The task — Write each entry out again exactly as it was given.

Exercise input —
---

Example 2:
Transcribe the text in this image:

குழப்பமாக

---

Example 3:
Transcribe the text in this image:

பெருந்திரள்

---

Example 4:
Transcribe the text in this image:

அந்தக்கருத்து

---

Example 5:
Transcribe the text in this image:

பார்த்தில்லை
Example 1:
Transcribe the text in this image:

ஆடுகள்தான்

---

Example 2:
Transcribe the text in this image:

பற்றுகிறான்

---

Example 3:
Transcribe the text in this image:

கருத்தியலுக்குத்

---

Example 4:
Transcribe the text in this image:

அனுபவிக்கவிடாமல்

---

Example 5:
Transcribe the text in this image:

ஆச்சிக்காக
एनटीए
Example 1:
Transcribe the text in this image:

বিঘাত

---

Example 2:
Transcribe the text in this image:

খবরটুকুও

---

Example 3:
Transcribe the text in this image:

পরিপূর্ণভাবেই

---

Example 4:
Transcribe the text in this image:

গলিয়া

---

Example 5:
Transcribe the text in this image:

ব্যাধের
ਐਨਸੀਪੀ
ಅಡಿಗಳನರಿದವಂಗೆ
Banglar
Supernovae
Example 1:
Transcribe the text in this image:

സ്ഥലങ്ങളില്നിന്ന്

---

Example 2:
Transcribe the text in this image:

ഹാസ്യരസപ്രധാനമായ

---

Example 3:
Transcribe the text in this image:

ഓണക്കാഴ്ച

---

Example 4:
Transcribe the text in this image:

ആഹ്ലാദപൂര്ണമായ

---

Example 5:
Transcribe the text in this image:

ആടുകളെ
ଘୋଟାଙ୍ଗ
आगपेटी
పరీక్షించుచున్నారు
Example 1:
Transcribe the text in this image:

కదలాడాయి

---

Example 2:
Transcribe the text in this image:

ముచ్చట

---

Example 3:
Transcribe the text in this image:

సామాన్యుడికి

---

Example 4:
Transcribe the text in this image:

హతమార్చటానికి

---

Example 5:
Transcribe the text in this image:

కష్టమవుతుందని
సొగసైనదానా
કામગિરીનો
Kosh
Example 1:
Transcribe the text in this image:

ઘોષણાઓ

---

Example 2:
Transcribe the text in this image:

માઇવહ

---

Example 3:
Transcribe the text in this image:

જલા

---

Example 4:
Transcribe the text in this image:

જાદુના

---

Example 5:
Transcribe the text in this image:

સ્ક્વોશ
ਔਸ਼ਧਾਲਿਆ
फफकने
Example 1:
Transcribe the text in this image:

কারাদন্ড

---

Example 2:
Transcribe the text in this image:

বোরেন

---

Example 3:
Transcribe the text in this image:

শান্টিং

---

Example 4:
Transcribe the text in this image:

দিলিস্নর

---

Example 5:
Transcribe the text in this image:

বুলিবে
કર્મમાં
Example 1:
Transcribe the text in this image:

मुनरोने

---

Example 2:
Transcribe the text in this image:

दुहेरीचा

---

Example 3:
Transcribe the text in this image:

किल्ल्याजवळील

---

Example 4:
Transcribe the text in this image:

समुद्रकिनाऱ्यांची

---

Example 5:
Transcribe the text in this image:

Finished exercise —
---

Example 2:
Transcribe the text in this image:

குழப்பமாக

---

Example 3:
Transcribe the text in this image:

பெருந்திரள்

---

Example 4:
Transcribe the text in this image:

அந்தக்கருத்து

---

Example 5:
Transcribe the text in this image:

பார்த்தில்லை
Example 1:
Transcribe the text in this image:

ஆடுகள்தான்

---

Example 2:
Transcribe the text in this image:

பற்றுகிறான்

---

Example 3:
Transcribe the text in this image:

கருத்தியலுக்குத்

---

Example 4:
Transcribe the text in this image:

அனுபவிக்கவிடாமல்

---

Example 5:
Transcribe the text in this image:

ஆச்சிக்காக
एनटीए
Example 1:
Transcribe the text in this image:

বিঘাত

---

Example 2:
Transcribe the text in this image:

খবরটুকুও

---

Example 3:
Transcribe the text in this image:

পরিপূর্ণভাবেই

---

Example 4:
Transcribe the text in this image:

গলিয়া

---

Example 5:
Transcribe the text in this image:

ব্যাধের
ਐਨਸੀਪੀ
ಅಡಿಗಳನರಿದವಂಗೆ
Banglar
Supernovae
Example 1:
Transcribe the text in this image:

സ്ഥലങ്ങളില്നിന്ന്

---

Example 2:
Transcribe the text in this image:

ഹാസ്യരസപ്രധാനമായ

---

Example 3:
Transcribe the text in this image:

ഓണക്കാഴ്ച

---

Example 4:
Transcribe the text in this image:

ആഹ്ലാദപൂര്ണമായ

---

Example 5:
Transcribe the text in this image:

ആടുകളെ
ଘୋଟାଙ୍ଗ
आगपेटी
పరీక్షించుచున్నారు
Example 1:
Transcribe the text in this image:

కదలాడాయి

---

Example 2:
Transcribe the text in this image:

ముచ్చట

---

Example 3:
Transcribe the text in this image:

సామాన్యుడికి

---

Example 4:
Transcribe the text in this image:

హతమార్చటానికి

---

Example 5:
Transcribe the text in this image:

కష్టమవుతుందని
సొగసైనదానా
કામગિરીનો
Kosh
Example 1:
Transcribe the text in this image:

ઘોષણાઓ

---

Example 2:
Transcribe the text in this image:

માઇવહ

---

Example 3:
Transcribe the text in this image:

જલા

---

Example 4:
Transcribe the text in this image:

જાદુના

---

Example 5:
Transcribe the text in this image:

સ્ક્વોશ
ਔਸ਼ਧਾਲਿਆ
फफकने
Example 1:
Transcribe the text in this image:

কারাদন্ড

---

Example 2:
Transcribe the text in this image:

বোরেন

---

Example 3:
Transcribe the text in this image:

শান্টিং

---

Example 4:
Transcribe the text in this image:

দিলিস্নর

---

Example 5:
Transcribe the text in this image:

বুলিবে
કર્મમાં
Example 1:
Transcribe the text in this image:

मुनरोने

---

Example 2:
Transcribe the text in this image:

दुहेरीचा

---

Example 3:
Transcribe the text in this image:

किल्ल्याजवळील

---

Example 4:
Transcribe the text in this image:

समुद्रकिनाऱ्यांची

---

Example 5:
Transcribe the text in this image:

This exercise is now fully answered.